Exercise objective:
When you reach a picture, pass over it; every other part of the records should be transcribed word for word.
···
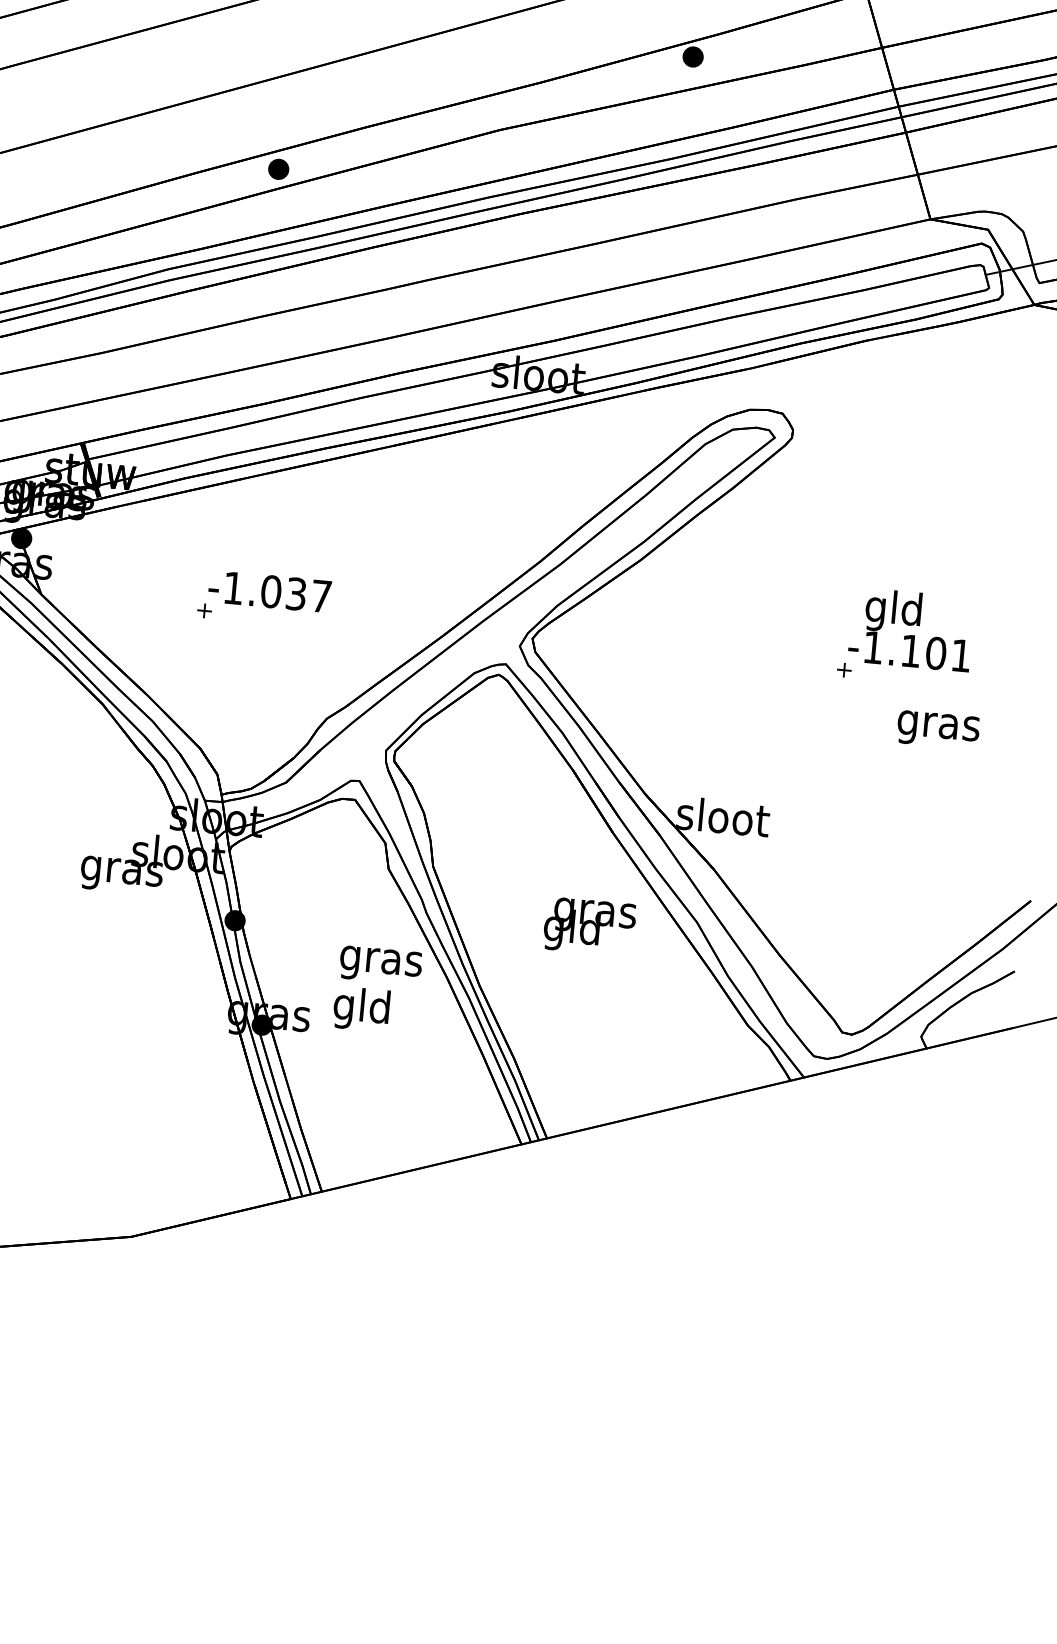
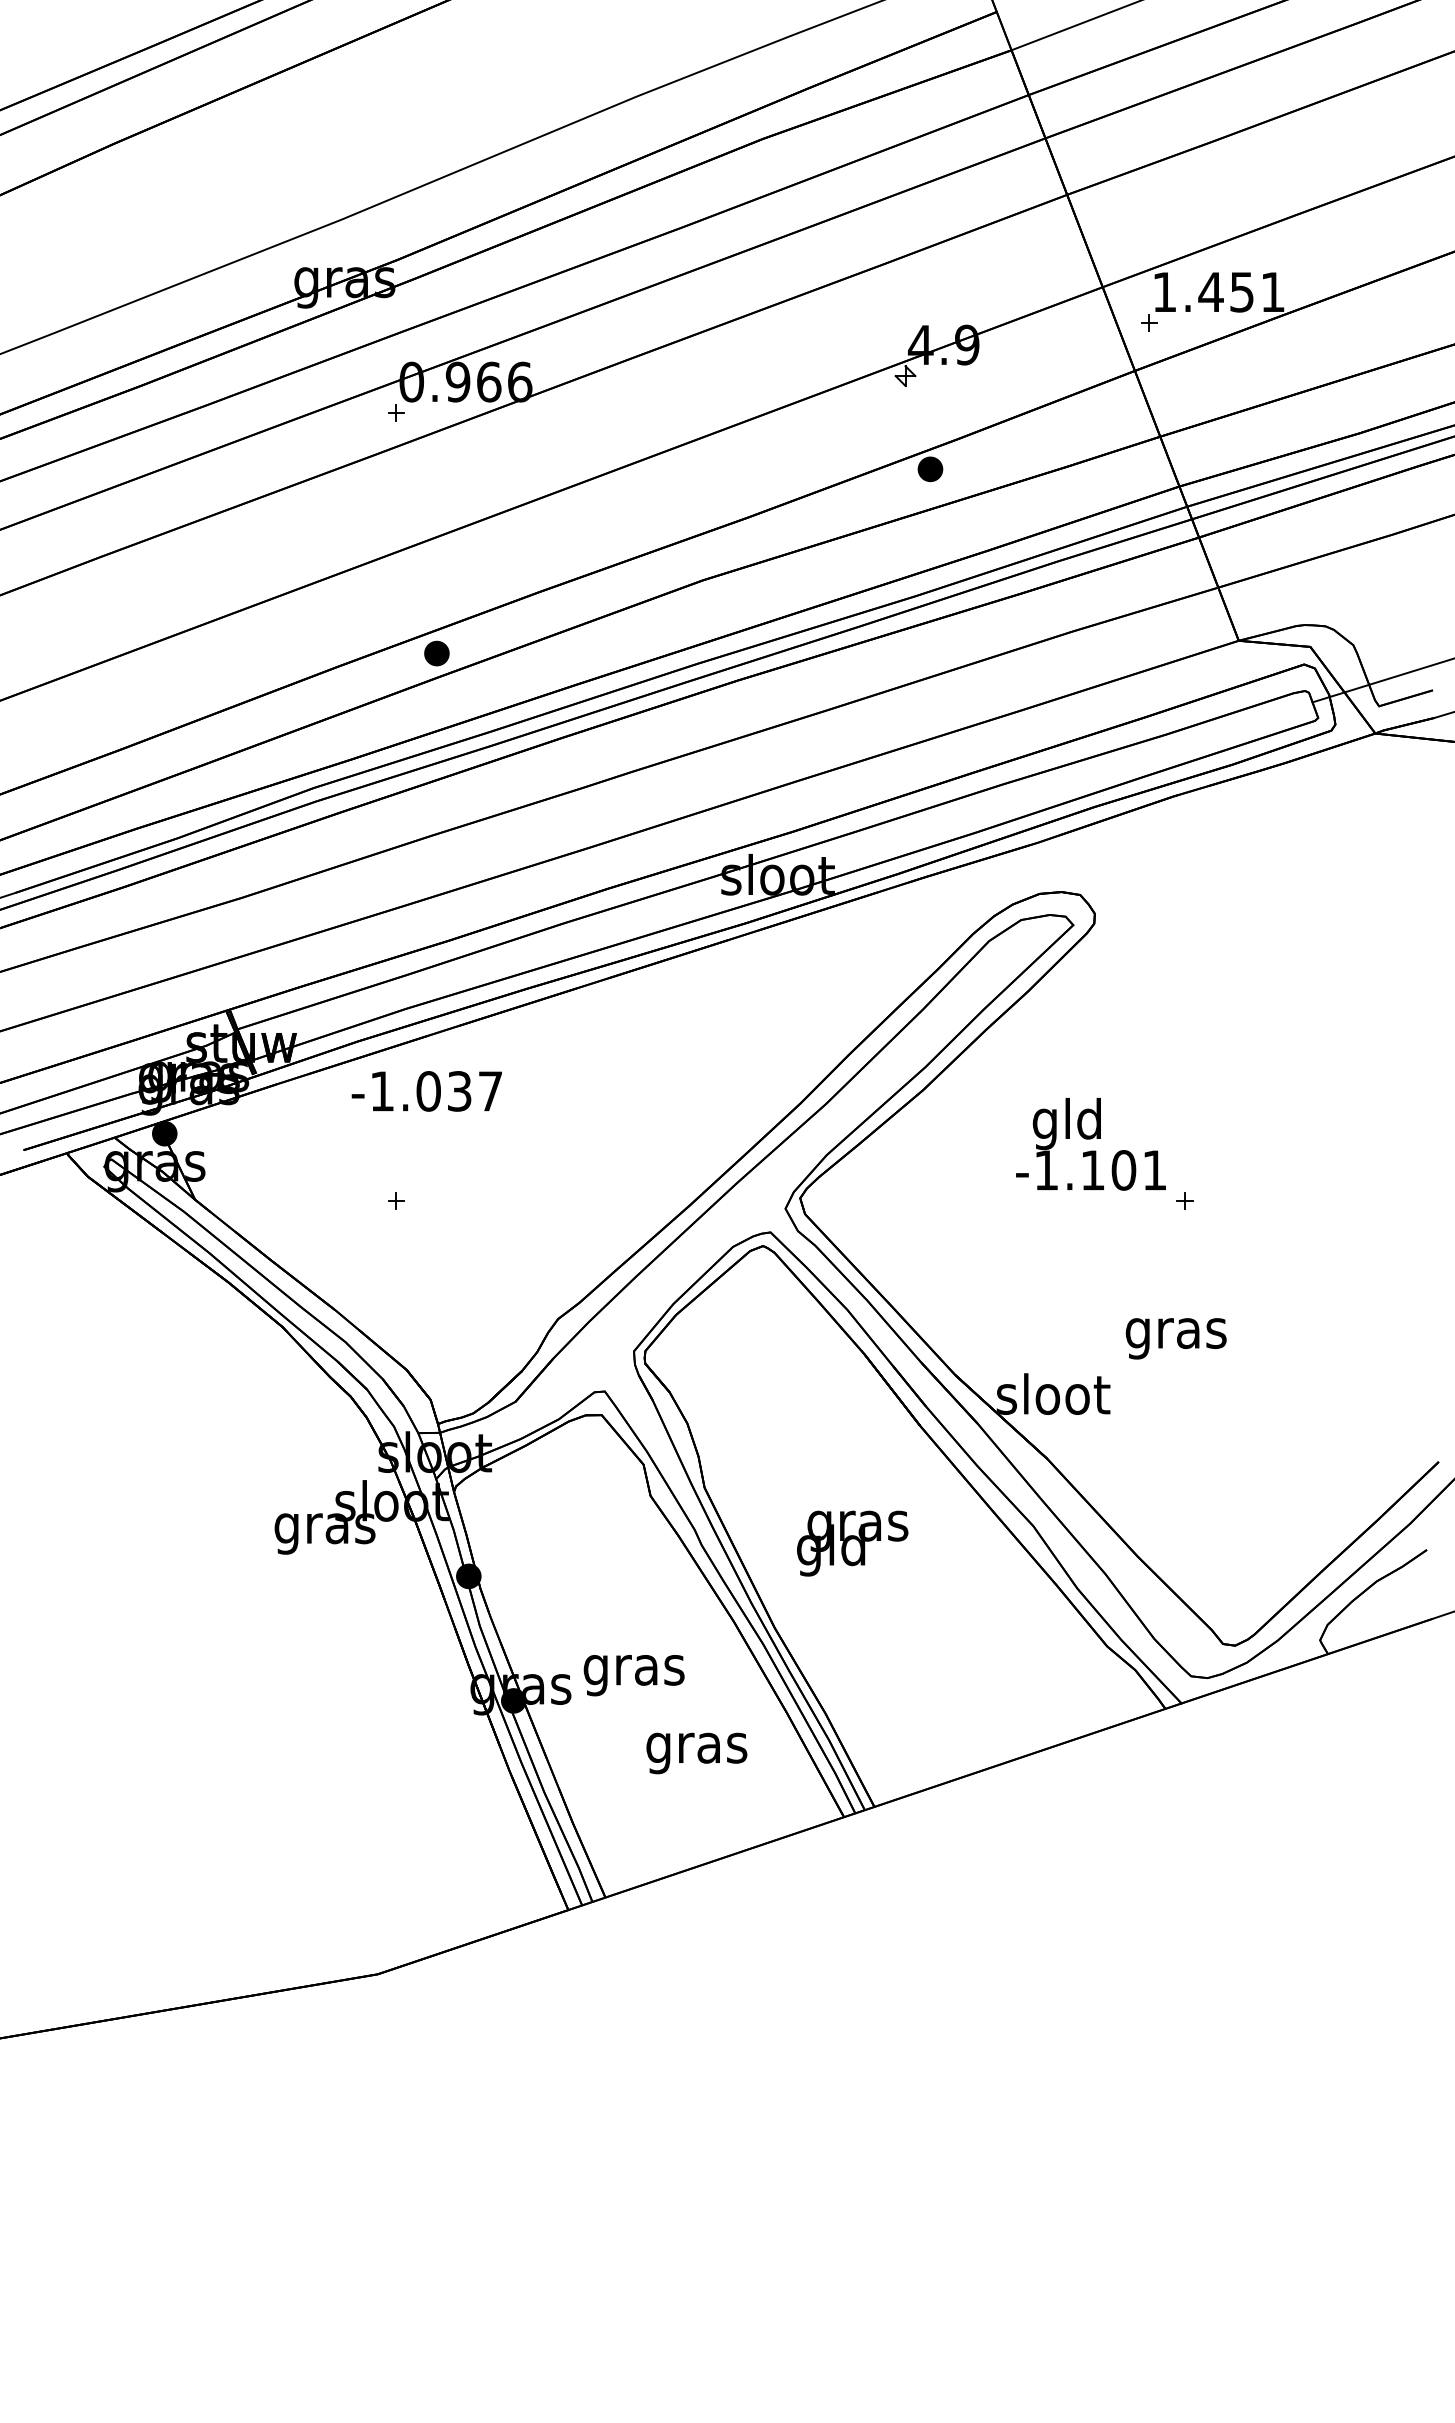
text: (269, 591) -> (426, 1091), moved
text: (910, 629) -> (1090, 1144), moved
text: (937, 729) -> (1175, 1338), moved
text: (589, 926) -> (852, 1543), moved
text: (380, 965) -> (696, 1753), moved
text: (361, 1009) -> (633, 1670), gld -> gras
···
Answer below:
text: (269, 591) -> (426, 1091), moved
text: (910, 629) -> (1090, 1144), moved
text: (937, 729) -> (1175, 1338), moved
text: (589, 926) -> (852, 1543), moved
text: (380, 965) -> (696, 1753), moved
text: (361, 1009) -> (633, 1670), gld -> gras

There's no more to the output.